- EXERCISE BRIEF:
Which lines in the entries below contain the word "inscrição" with the same capitalization? Pick out each one and copy it.

- SUPPLIED INFORMATION:
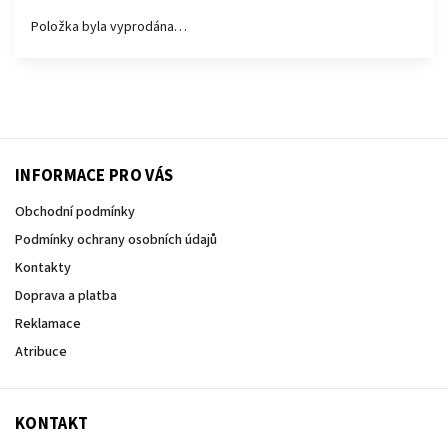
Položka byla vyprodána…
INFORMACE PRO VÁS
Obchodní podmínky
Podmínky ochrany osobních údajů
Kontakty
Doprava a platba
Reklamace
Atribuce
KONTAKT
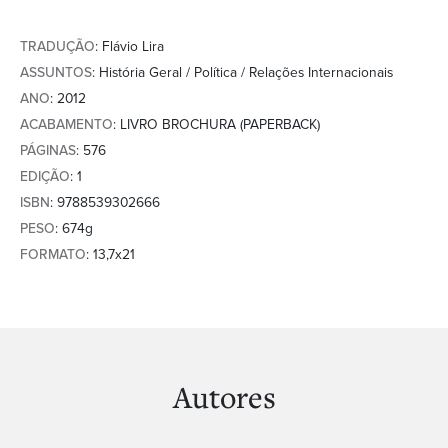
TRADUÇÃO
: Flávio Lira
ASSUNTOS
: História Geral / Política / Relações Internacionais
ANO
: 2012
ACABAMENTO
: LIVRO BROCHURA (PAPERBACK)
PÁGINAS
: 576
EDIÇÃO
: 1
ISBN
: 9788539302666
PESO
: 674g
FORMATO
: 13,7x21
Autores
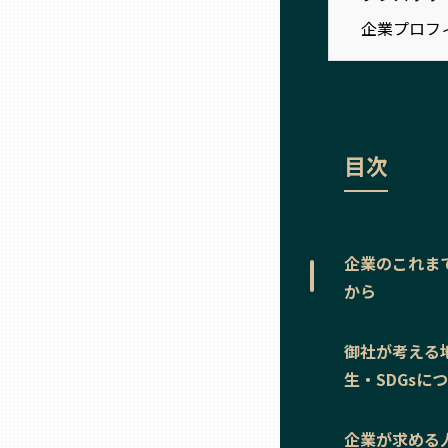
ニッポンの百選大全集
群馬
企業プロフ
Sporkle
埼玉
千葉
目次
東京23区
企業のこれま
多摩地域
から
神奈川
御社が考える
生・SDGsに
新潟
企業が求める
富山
---
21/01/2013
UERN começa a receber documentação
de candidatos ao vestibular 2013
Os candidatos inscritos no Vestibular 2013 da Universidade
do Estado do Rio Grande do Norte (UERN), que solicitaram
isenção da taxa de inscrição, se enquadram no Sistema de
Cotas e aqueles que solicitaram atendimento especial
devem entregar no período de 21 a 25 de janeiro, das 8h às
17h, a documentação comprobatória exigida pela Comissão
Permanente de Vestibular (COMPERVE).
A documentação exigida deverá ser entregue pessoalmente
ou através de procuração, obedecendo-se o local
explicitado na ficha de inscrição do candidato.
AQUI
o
* * *
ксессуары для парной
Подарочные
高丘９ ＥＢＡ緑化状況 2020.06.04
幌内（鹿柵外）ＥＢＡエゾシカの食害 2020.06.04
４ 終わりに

- SOLUTION TO THIS TASK:
isenção da taxa de inscrição, se enquadram no Sistema de
explicitado na ficha de inscrição do candidato.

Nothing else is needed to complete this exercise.